Wednesday, August 3, 2016


The present moment is filled with joy and happiness.  
If you are attentive, you will see it.

Thich Nhat Hanh

Learning to live more mindfully, by which I mean living in the moment and paying attention to whatever is present, has led many people to achieve greater peace and happiness in their lives.  This has been my experience as well.  When I clear my chatterbox mind of thoughts about the past or future, I inevitably find that there is vibrant, meaningful life in the mere act of being alive and being present with whatever is before me.  It is in the present moment, and only the present moment, that we hear distant birdsong, feel the wind on our faces, witness the magical unfolding of life in all of its glorious forms.
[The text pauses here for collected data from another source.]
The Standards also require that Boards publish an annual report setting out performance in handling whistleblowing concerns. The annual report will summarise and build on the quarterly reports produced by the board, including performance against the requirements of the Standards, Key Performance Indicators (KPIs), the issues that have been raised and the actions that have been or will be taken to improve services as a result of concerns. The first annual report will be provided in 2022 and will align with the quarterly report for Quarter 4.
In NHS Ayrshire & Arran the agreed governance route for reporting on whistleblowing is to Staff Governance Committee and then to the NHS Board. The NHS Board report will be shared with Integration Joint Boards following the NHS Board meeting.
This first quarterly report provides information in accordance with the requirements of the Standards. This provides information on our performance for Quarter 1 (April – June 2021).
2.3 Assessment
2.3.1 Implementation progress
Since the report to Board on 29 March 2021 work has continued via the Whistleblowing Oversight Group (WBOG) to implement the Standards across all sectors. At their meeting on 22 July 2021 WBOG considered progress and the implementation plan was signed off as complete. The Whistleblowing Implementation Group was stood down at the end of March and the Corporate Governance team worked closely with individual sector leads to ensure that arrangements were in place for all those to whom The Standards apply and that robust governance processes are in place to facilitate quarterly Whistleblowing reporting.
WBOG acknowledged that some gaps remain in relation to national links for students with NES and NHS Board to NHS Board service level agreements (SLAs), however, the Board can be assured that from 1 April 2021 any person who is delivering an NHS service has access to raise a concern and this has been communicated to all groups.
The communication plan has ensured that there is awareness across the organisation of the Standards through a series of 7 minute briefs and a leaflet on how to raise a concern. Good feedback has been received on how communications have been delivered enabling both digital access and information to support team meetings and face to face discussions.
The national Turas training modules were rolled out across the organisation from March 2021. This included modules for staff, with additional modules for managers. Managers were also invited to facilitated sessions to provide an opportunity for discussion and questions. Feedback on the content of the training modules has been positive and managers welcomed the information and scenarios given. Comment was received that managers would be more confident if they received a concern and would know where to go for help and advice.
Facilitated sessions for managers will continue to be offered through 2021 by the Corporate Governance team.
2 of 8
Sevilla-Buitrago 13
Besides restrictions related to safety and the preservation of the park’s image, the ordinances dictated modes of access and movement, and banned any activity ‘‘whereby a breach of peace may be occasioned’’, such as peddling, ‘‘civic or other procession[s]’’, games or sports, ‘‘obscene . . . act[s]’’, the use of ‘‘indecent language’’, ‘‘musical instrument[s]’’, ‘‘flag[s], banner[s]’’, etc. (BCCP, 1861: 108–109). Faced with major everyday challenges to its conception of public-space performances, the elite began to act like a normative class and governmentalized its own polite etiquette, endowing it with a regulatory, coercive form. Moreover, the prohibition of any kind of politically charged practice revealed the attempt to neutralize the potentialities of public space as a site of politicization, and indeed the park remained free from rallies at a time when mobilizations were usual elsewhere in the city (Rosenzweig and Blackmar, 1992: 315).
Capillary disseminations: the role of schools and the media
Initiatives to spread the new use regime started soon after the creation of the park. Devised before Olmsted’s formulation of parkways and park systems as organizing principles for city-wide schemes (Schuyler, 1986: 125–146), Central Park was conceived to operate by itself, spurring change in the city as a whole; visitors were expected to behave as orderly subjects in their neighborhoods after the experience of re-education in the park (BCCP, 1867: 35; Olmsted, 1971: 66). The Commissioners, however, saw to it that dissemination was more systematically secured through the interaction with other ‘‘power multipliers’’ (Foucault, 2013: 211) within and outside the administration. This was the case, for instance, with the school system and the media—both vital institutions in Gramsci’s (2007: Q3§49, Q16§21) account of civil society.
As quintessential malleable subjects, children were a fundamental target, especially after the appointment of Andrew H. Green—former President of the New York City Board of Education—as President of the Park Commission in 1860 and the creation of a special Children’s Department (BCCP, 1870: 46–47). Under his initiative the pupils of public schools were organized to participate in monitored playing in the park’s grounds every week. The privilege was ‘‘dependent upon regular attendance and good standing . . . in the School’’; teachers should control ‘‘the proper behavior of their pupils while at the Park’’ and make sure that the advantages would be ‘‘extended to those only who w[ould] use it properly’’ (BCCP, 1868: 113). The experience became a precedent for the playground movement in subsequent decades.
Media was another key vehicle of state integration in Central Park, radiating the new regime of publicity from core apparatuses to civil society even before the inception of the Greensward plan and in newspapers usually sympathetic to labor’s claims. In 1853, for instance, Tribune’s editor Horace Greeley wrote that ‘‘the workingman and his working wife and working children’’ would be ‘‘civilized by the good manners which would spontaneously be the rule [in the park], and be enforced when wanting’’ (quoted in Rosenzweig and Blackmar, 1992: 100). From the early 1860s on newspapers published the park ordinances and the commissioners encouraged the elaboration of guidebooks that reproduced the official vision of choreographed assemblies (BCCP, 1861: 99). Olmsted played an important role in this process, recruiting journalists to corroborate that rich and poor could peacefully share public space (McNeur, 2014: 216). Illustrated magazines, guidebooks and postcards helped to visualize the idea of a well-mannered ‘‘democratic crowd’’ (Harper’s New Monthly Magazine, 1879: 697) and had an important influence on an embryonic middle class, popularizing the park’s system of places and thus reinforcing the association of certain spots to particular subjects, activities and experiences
While I'm not inclined to spend a lot of time on regrets — that allows the past to steal the  present moment — I have often wondered if my earlier life would have been different if I had known then what I know now, particularly with respect to the value of living mindfully.  Of course, one can never know the answer to questions like this. Still, it's interesting to contemplate, as William Stafford does in this lovely poem.

                                                          Next Time
                                                    by William Stafford

                                       Next time what I'd do is look at
                                       the earth before saying anything.  I'd stop
                                       just before going into a house
                                       and be an emperor for a minute
                                       and listen better to the wind  
                                            or to the air being still.

                                       When anyone talked to me, whether
                                       blame or praise or just passing time,
                                       I'd watch the face, how the mouth
                                       has to work, and see any strain, any
                                       sign of what lifted the voice.

                                       And for all, I'd know more—the earth
                                       bracing itself and soaring, the air
                                       finding every leaf and feather over
                                       forest and water, and every person
                                       the body glowing inside the clothes
                                            like a light.